An Introduction To Social Entrepreneurship - Voices, Preconditions, Contexts
Ziegler, Rafael (Ed.): An Introduction To Social Entrepreneurship - Voices, Preconditions, Contexts, Edward Elgar, 2009 Hardcover, 2011 Paperback
'The book is a welcome and timely contribution to improving the understanding of social entrepreneurship and the work of social entrepreneurs. The text provides an excellent critical analysis of the dominant economic discourse surrounding social entrepreneurship.' - Bob Doherty, International Journal of Entrepreneurial Behaviour and Research.
Contributors: P. Albers, R. Boddice, H. Friebe, P. Grenier, D. Hjorth, E. Illouz, J. Korn, M. Kravcik, J. Mair, C. Seelos, K. Stanowski, R. Swedberg, I.B. Vasi, R. Ziegler.
Social Entrepreneurship In The Water Sector. Getting Things Done Sustainably
Ziegler, Rafael; Partzsch, Lena; Gebauer, Jana; Henkel, Marianne; Lodemann, Justus; Mohaupt, Franziska. Social Entrepreneurship In The Water Sector. Getting Things Done Sustainably, Cheltenham: Edward Elgar. Read the introduction.

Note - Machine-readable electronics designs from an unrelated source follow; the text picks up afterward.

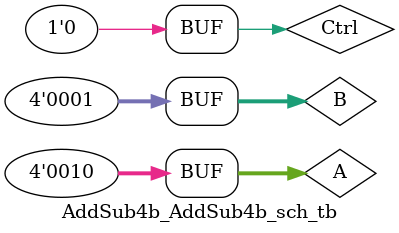
<source format=v>

`timescale 1ns / 1ps

module AddSub4b_AddSub4b_sch_tb();

// Inputs
   reg Ctrl;
   reg [3:0] A;
   reg [3:0] B;

// Output
   wire [3:0] S;
   wire Co;

// Bidirs

// Instantiate the UUT
   AddSub4b UUT (
		.Ctrl(Ctrl), 
		.A(A), 
		.B(B), 
		.S(S), 
		.Co(Co)
   );
// Initialize Inputs
      initial begin
		Ctrl = 0;
		A = 1010;
		B = 0001;
		end

endmodule

</source>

There are few sectors where ‘getting things done sustainably’ is as important as it is for the water sector. From drinking water and sanitation to water use in agriculture, industry, and ecosystems, Rafael Ziegler and his co-authors investigate the contribution of social entrepreneurship to the sustainable use of water. In doing so, they critically discuss the ethics and politics of new innovations, with the emphasis on ideas changing heads rather than money changing hands.
By bringing together questions from ecology, ethics, management, and political science and drawing on research in close collaboration with practitioners across the world, the approach taken is both inter- and trans-disciplinary. The result will be of significant interest to researchers and practitioners in social entrepreneurship and social innovation, as well as in water and sustainability politics.
''This book makes a breakthrough. Yes, there are almost no other sectors where “getting things done sustainably” is as important as it is for the water sector. Let us work together to sustain blue gold and blue Earth.’
-International Journal of Information Systems and Social Change
‘Inspiration for water professionals and social entrepreneurs. Amidst the rapidly expanding body of research on water policy, on one hand, and social entrepreneurship on the other, this book offers badly needed inspiration to both. To water development professionals, the inspiration is about process and method: There is an alternative to bureaucratic state-sponsored development initiatives; progress can come through unexpected, creative initiatives from dynamic individuals. To the cheerleaders and investors of social entrepreneurship, the message is about environmental sustainability: The viability of Nature, and specifically water ecosystems, is a fundamental social priority as well as an environmental one.’ GAIA – Ecological Perspectives for Science and Society
‘So often environmental protection is neglected in the social entrepreneurship literature, even though the environmental movement has a lot to offer in terms of empirical and theoretical developments. This book makes a hugely important contribution to filling that gap, lending weight to social innovation theory and providing a good case-study resource. The book bridges the gap between social and environmental outcomes.’ (Tim Curtis, The University of Northampton, UK)
Global Water Ethics
Ziegler, Rafael, and David Groenfeldt, eds. 2017. Global water ethics: Towards a global ethics charter. New York: Routledge.
Scholarly interest in water ethics is increasing, motivated by the urgency of climate change, water scarcity, privatization and conflicts over water resources. Water ethics can provide both conceptual perspectives and practical methodologies for identifying outcomes which are environmentally sustainable and socially just. This book assesses the implications of ongoing research in framing a new discipline of water ethics in practice.
Contributions consider the difficult ethical and epistemological questions of water ethics in a global context, as well as offering local, empirical perspectives. Case study chapters focus on a range of countries including Canada, China, Germany, India, South Africa and the USA. The respective insights are brought together in the final section concerning the practical project of a universal water ethics charter, alongside theoretical questions about the legitimacy of a global water ethics.
Overall the book provides a stimulating examination of water ethics in theory and practice, relevant to academics and professionals in the fields of water resource management and governance, environmental ethics, geography, law and political science.